La vida no fue clemente con Carlos, como si se hubiera ensañado con él. Su mejor época fue cuando dejó la calle y las malas juntas y se consiguió una changa como repartidor en el almacén de don Gregorio, en una esquina de la calle Reconquista frente al río. No tenía alma de ratero. El conventillo de la calle Guaraní tampoco fue buena escuela, ni los gritos de los niños tras una pelota y de los vecinos siempre a la gresca. Pero allí habían recalado sus padres, a tiro de piedra del muelle en que desembarcaron de Catania y al calor de paisanos con quienes, por lo menos, podían entenderse en siciliano.

En el almacén se sentía libre.
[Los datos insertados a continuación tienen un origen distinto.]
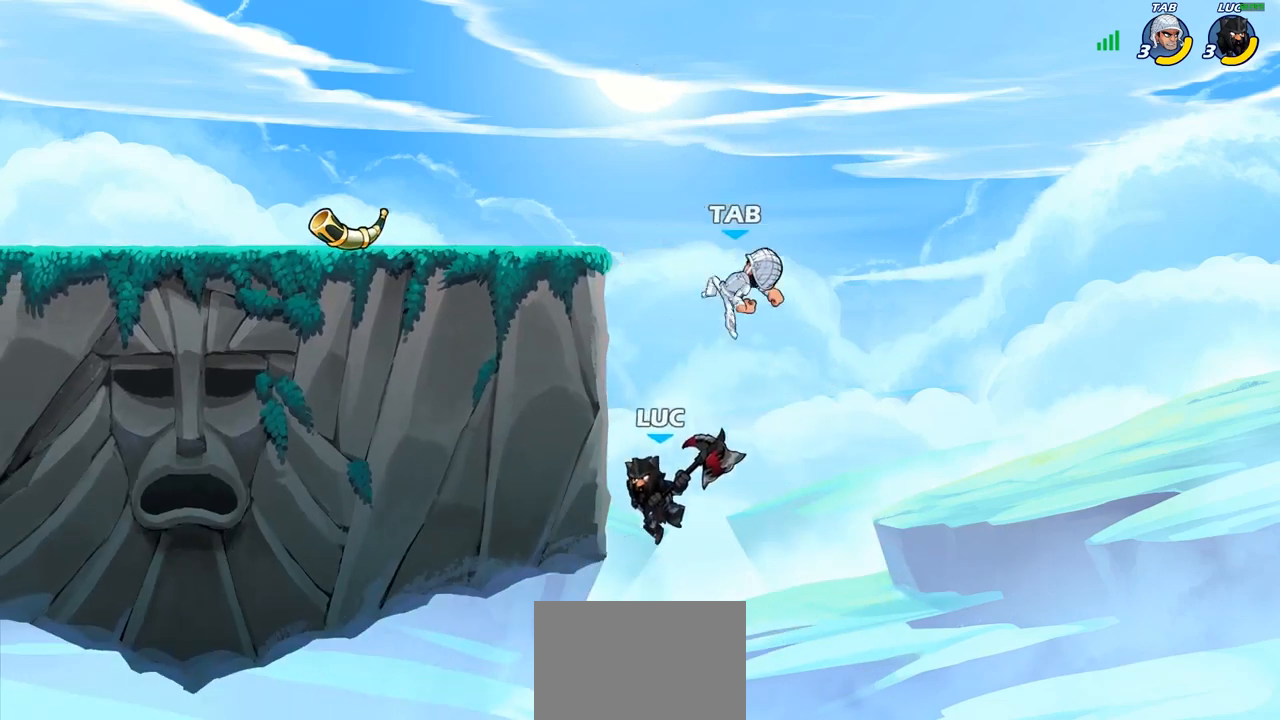
{"buttons": [], "left_stick": "up-left", "right_stick": "center", "events": [[100, "CROSS", "down"], [250, "CROSS", "up"], [283, "left_stick", "up-left"], [350, "CIRCLE", "down"], [483, "CIRCLE", "up"]]}
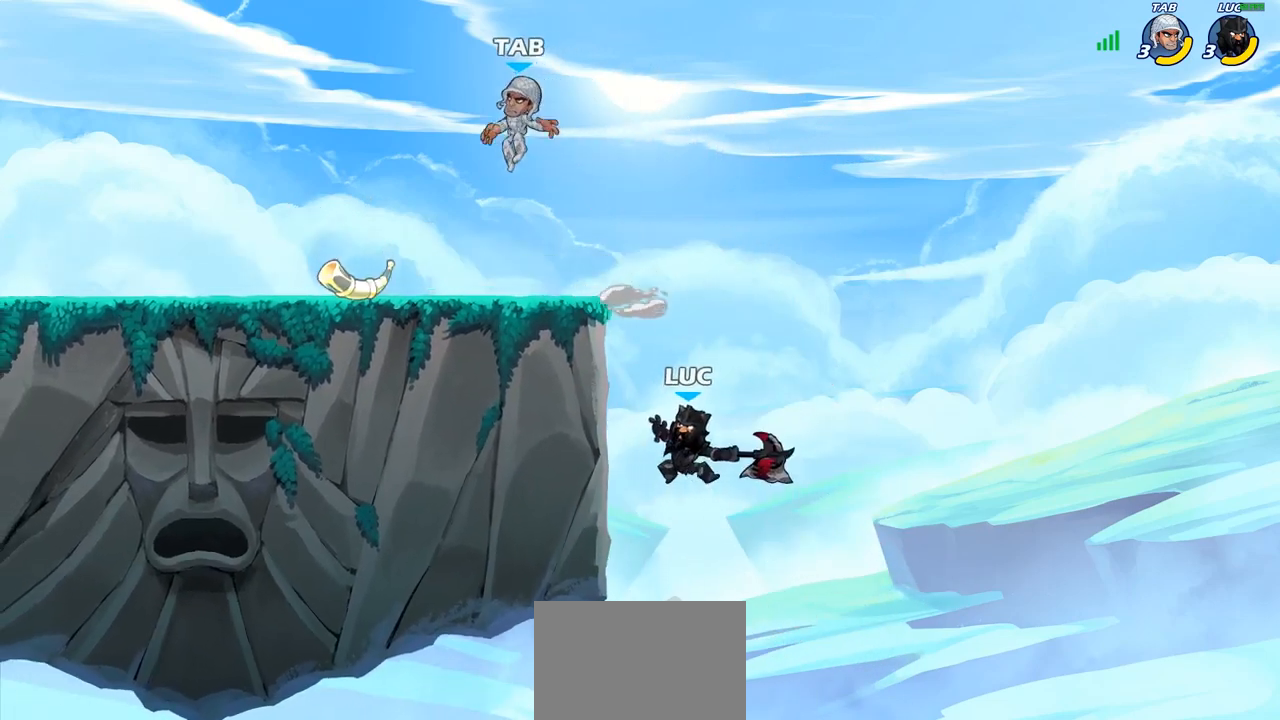
{"buttons": [], "left_stick": "up-right", "right_stick": "center", "events": [[500, "left_stick", "up-right"]]}
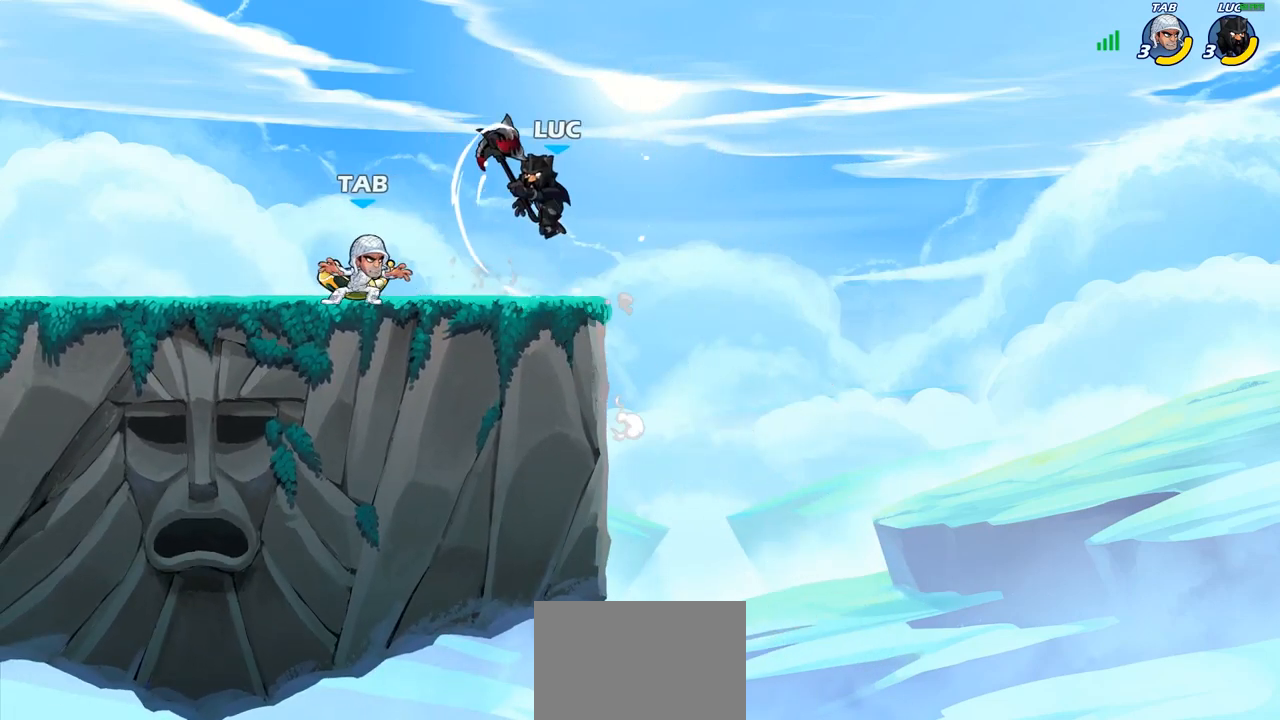
{"buttons": [], "left_stick": "down", "right_stick": "center", "events": [[167, "CROSS", "down"], [217, "left_stick", "up-left"], [267, "CROSS", "up"], [433, "left_stick", "down-left"], [500, "left_stick", "down"]]}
Ayudaba canturreando a don Gregorio a mover los cajones de frutas y verduras, y además hacía el reparto a domicilio. Nada le gustaba más que salir a ese damero impreso en su memoria, de calles que empezaban en el río y terminaban en el puerto. Ya no tenía que esconderse de nadie. Ahora iba ligero, con un canasto lleno de vituallas sobre el hombro, silbando y a pleno sol. Era un muchacho robusto, de espaldas anchas, un mechón lacio, rebelde y negro le caía sobre la frente y reía con todos los dientes. Para el varoncito de don Gregorio, Darío, Carlos era una fiesta. Lo metía en el canasto como una vianda y lo llevaba por su itinerario de callejas, perros sueltos, zaguanes oscuros, escaleras y cocinas que olían diferente a la de su madre.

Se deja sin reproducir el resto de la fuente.